Badly sized images are impacting:
- memory
- battery
- life of device
- CPU/GPU overhead
Talk about chroma subsampling. What the heck is this? Interesting stuff (4:4:4 vs 4:2:2 vs 4:2:0). Basically 4 pixels can be condensed by just taking 2 samples of color (or one) within them.
IE led the charge on offloading chroma upsampling (the step that reverses subsampling) to the GPU. With this, decoding images takes less time. Still, resize images!
Takeaways:
- Resize images
- use small breakpoints for large images
- meta viewport is your friend
- use 4:2:0 subsampling when possible
- image size divisible by 8 compress better
Building the new fast MSN
★★★☆☆
Amiya Gupta, Microsoft
Several types of optimizations.
Basic:
- domain sharding
- concatenation
- Gzip
- spriting
- etc
Intermediate:
- async scripts
- DNS prefetch
- single jQuery URL
- lazy load images below the fold
Advanced.

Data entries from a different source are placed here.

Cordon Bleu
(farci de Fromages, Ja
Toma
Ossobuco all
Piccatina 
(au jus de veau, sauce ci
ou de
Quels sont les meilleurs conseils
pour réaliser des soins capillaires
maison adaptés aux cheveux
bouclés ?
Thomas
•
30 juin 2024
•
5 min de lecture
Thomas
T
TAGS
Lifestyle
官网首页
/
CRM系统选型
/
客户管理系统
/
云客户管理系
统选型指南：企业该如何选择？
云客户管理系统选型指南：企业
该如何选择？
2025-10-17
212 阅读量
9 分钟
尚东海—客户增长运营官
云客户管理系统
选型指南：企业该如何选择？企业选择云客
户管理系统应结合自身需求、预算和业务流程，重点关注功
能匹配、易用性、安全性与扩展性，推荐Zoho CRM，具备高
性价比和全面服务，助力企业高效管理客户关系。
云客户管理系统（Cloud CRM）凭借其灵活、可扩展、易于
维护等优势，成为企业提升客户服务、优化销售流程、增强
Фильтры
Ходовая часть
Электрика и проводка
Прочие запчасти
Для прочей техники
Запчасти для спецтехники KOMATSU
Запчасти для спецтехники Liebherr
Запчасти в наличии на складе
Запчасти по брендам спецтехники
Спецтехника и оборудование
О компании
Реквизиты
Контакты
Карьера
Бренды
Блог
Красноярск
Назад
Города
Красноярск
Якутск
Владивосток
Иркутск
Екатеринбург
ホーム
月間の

Let’s talk about those.
How Microsoft quantifies perceived performance: not speed index, not page phase time (rate of change of pixels displayed on the screen over time)
Microsoft’s approach to visual metrics:
- first render
- hero image render
- above fold render
- ad render
Basically, not one number but several, to help narrow down where the regression might be. Also, heavy use of user timing markers to identify problems. They are displayed in the timeline view in IE’s F12 tools.
Lessons learned:
- network isn’t always the bottleneck
- looking at the waterfall isn’t enough
- CPU cycles spent on repeated layout/styling operations
- Forced layout operations: the silent killer
What is a forced layout operation? How does it happen?

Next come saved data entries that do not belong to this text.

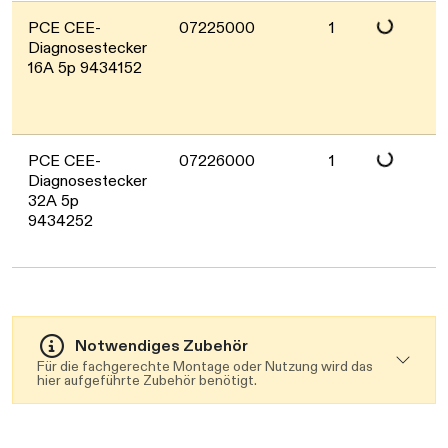
Daten werden
PCE CEE-
07225000
1
Diagnosestecker
16A 5p 9434152
Daten werden
PCE CEE-
07226000
1
Diagnosestecker
32A 5p
9434252
Notwendiges Zubehör
Für die fachgerechte Montage oder Nutzung wird das
hier aufgeführte Zubehör benötigt.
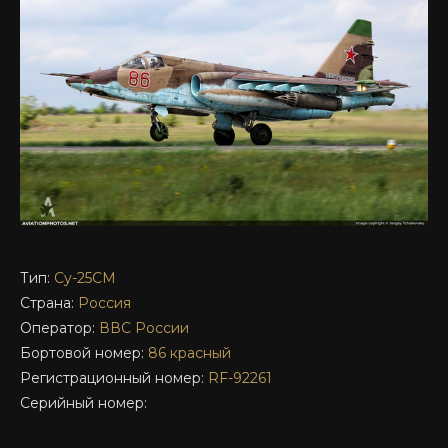
Тип:
Су-25СМ
Страна:
Россия
Оператор:
ВВС России
Бортовой номер:
86 красный
Регистрационный номер:
RF-92261
Серийный номер:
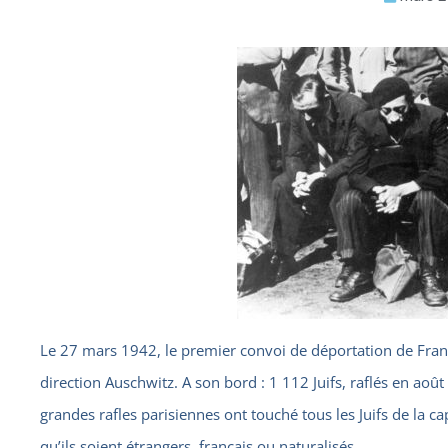
Le 27 mars 1942, le premier convoi de déportation de Fran
direction Auschwitz. A son bord : 1 112 Juifs, raflés en ao
grandes rafles parisiennes ont touché tous les Juifs de la cap
qu’ils soient étrangers, français ou naturalisés.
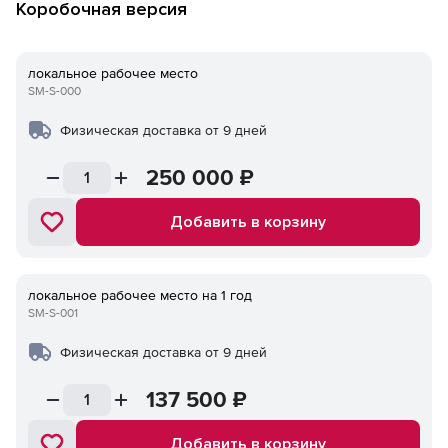
Коробочная версия
локальное рабочее место
SM-S-000
Физическая доставка от 9 дней
250 000
₽
Добавить в корзину
локальное рабочее место на 1 год
SM-S-001
Физическая доставка от 9 дней
137 500
₽
Добавить в корзину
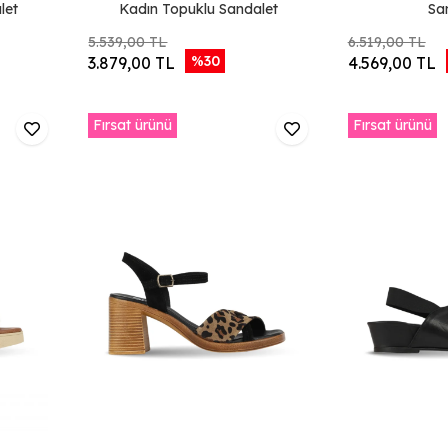
let
Kadın Topuklu Sandalet
Sa
5.539,00 TL
6.519,00 TL
%30
3.879,00 TL
4.569,00 TL
Fırsat ürünü
Fırsat ürünü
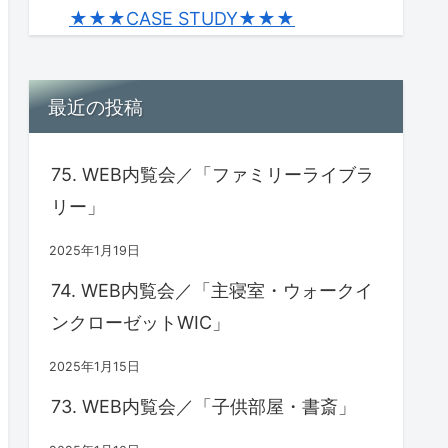
★★★CASE STUDY★★★
最近の投稿
75. WEB内覧会／「ファミリーライブラ
リー」
2025年1月19日
74. WEB内覧会／「主寝室・ウォークイ
ンクローゼットWIC」
2025年1月15日
73. WEB内覧会／「子供部屋・書斎」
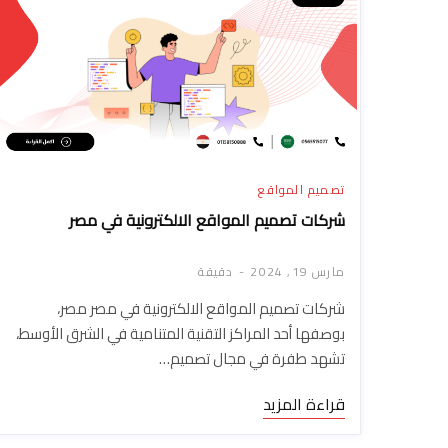
تصميم المواقع
شركات تصميم المواقع الالكترونية في مصر
مارس 19, 2024
دقيقة
شركات تصميم المواقع الالكترونية في مصر مصر،
بوصفها أحد المراكز التقنية المتنامية في الشرق الأوسط،
تشهد طفرة في مجال تصميم…
قراءة المزيد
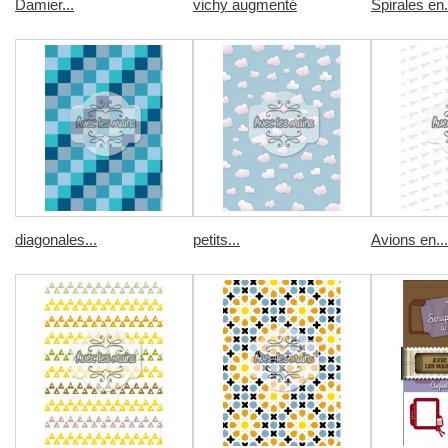
Damier...
vichy augmenté
Spirales en.
diagonales...
petits...
Avions en...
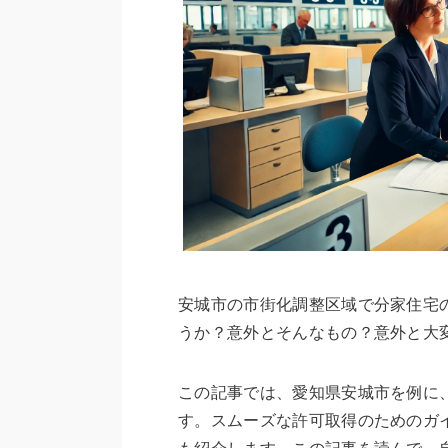
安城市の市街化調整区域で分家住宅
うか？意外とそんなもの？意外と大
この記事では、愛知県安城市を例に
す。スムーズな許可取得のためのガ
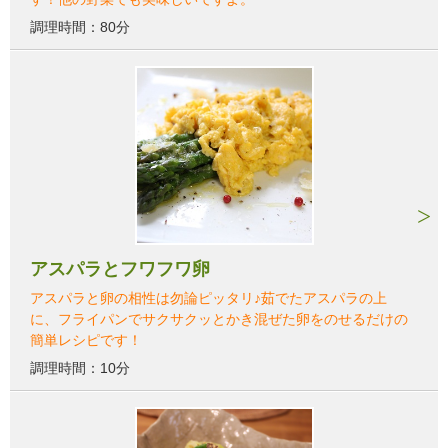
調理時間：80分
アスパラとフワフワ卵
アスパラと卵の相性は勿論ピッタリ♪茹でたアスパラの上
に、フライパンでサクサクッとかき混ぜた卵をのせるだけの
簡単レシピです！
調理時間：10分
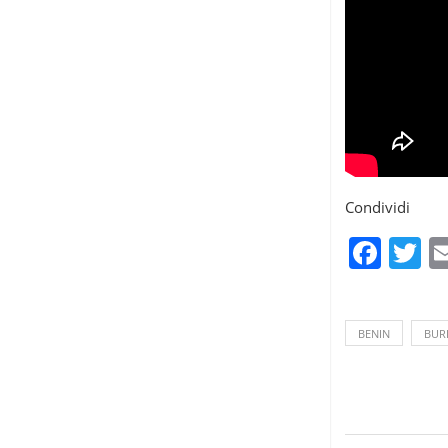
Condividi
Fac
T
BENIN
BUR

- Invalidate a section of the display tree through DOM or style updates
- Read property under that tree when invalidated: e.g.
clientWidth
,getBoundingClientRect
, etc
How to fix?
- batch writes together
- avoid client-side inserts if they can be included server-side (client-side templating is bad for performance. Avoid it!)
- execute reads before writes
- schedule read and write operations with
requestAnimationFrame
- move operations into the head or outside the DOM whenever possible
Caution! HTTP2 is coming!! With HTTP2 all of the following are anti-patterns:
- cookie-less domains
- CSS and JS bundling
- domain sharding
- image spriting
TCP and the lower bound of web performance
★★★★★
John Rauser, Pinterest
Talk about how the web works. Very, very good talk. Nicely delivered.
Stuart Cheshire said:
- Making more bandwidth is easy
- Once you have bad latency, you’re stuck with it
Let’s take the example of Seattle/New York latency. If those two cities were linked with a single, continuous piece of optical fiber, the theoretical latency would be 37ms.
Now, what’s the actual Seattle/NYC latency? 90ms. Only a factor of 2! The point is: we’ve already done a pretty good job at reducing latency. Latency is going to be there no matter what we do and what protocol we use.
Now, story about TCP/IP, the protocol which rules the web today.
Early days of the telephone: people were connected to each other physically, with operators operating switching. One conversation was going on in each circuit.
With a digital form of communication we switched to packet switched networks: messages are broken down into packets, and packets of different messages can be interleaved into the same circuit. This allows for a lot of multiplexing and a better utilization rate of our networking infrastructure.
But there’s no free lunch: for packet switched networks, you need congestion control!
RFC 793 is the initial TCP/IP RFC: reliability is implemented via ACKs, flow control is implemented through the concept of TCP window.
In October 1986 a series of congestion collapses hit the ARPA net. John Nagles, in RFC 896 describes the problem really well. Van Jacobson later on, through his research comes up with the concept of TCP slow start.
Later on, delayed ACK is proposed in RFC 813, reasoning being that immediate ACKs are a ton of extra overhead in most cases.
RFC 1122 recommends/codified both TCP slow start and delayed ACK, in 1989.
With those two things in place, network latency strictly limits the throughput of new TCP connection!
Takeaways:
- Make sure you set your initial congestion window to more than 3
- Mind your cookies!
- Download small assets first
- Accept the speed of light. It’s not going away anytime soon.